Senator Daniel Webster, eloquent advocate for the preservation of the Union and a political giant in pre-Civil War America, lived and worked here. His home and office buildings, now demolished, were similar to the two surviving pre-Civil War buildings alongside this sign. Wester's buildings began where the ally is today, stretching to the west. In the mid-19th century this was a fashionable neighborhood of fine homes and magnificent churches within easy walking distance to the Capitol and near Washington's City Hall/Courthouse.

Webster's unmatched speaking ability helped bring about the Compromise of 1850. The compromise helped delay the Civil War for about ten years and ended the notorious slave trade in District of Columbia. But at the same time strengthened the fugitive slave law that compelled citizens to help capture and return individuals fleeing slavery.

In 1850, at 69 years of age and near the end of his life, Webster made his last great speech on the floor of the Senate in defense of the Union.
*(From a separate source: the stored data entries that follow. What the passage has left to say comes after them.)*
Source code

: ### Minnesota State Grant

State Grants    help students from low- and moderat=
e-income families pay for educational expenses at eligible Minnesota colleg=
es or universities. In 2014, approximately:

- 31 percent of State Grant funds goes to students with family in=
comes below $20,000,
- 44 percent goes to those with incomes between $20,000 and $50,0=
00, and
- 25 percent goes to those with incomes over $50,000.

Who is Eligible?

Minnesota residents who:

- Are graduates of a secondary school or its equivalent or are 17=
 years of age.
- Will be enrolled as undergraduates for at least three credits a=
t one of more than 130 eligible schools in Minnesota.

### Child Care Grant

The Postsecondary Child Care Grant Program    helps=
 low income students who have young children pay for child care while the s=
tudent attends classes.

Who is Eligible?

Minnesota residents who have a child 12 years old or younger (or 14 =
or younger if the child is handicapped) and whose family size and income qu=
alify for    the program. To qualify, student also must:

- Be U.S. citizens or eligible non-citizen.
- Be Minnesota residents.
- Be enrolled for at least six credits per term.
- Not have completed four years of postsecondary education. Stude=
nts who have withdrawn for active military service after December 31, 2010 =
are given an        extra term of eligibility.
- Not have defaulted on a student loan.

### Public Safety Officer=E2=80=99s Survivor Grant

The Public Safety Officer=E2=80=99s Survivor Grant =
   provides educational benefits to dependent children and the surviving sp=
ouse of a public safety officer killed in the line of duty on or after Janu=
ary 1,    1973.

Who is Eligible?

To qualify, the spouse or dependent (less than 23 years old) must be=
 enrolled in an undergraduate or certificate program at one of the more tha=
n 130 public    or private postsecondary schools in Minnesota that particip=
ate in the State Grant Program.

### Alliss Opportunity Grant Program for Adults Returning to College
He filed the galleries with spectators, many of whom were Washingtonians who regularly attended the entertaining and educational congressional debates. Webster likely developed his arguments here in his office.
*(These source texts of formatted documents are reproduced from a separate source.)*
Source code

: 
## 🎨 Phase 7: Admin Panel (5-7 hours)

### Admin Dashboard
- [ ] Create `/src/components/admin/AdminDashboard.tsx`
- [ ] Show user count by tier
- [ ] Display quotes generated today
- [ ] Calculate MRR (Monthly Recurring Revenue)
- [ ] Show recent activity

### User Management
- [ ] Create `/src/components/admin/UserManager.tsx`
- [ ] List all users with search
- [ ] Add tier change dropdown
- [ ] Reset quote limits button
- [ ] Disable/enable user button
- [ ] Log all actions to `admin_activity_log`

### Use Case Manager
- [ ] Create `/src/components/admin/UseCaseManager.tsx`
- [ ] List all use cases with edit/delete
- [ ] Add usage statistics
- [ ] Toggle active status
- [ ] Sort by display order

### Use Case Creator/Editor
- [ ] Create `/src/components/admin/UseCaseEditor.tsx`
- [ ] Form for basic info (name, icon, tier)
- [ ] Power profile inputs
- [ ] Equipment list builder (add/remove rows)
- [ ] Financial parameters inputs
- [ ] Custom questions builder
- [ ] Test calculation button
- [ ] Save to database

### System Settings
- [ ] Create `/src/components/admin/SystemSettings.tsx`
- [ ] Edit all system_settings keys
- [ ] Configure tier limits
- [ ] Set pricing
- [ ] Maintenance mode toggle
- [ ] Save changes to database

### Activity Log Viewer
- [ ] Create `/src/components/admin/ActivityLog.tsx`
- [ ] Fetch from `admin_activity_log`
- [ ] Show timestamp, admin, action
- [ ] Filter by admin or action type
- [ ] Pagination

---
Among the dignitaries who lived nearby were Senator Thomas Hart Benton of Missouri, John C. Calhoun, vice president under President John Quincy Adams; and Salmon P. Chase, President Lincoln's secretary of the Treasury. President Lincoln attended the wedding of Kate Chase in the family home at Sixth and D Streets, now demolished. Lincoln attended the wedding of Chase's daughter Kate at the family home at Sixth and E Streets, now demolished.

In Webster's day, the First Unitarian Church of Washington stood at the corner of Sixth and D. The Unitarians were among the city's loudest anti-slavery voices. When they tolled the church bell endlessly the day abolitionist John Brown was executed in 1859, the city ordered the bell silenced for good. The former Recorder of Deeds building now occupies the church site.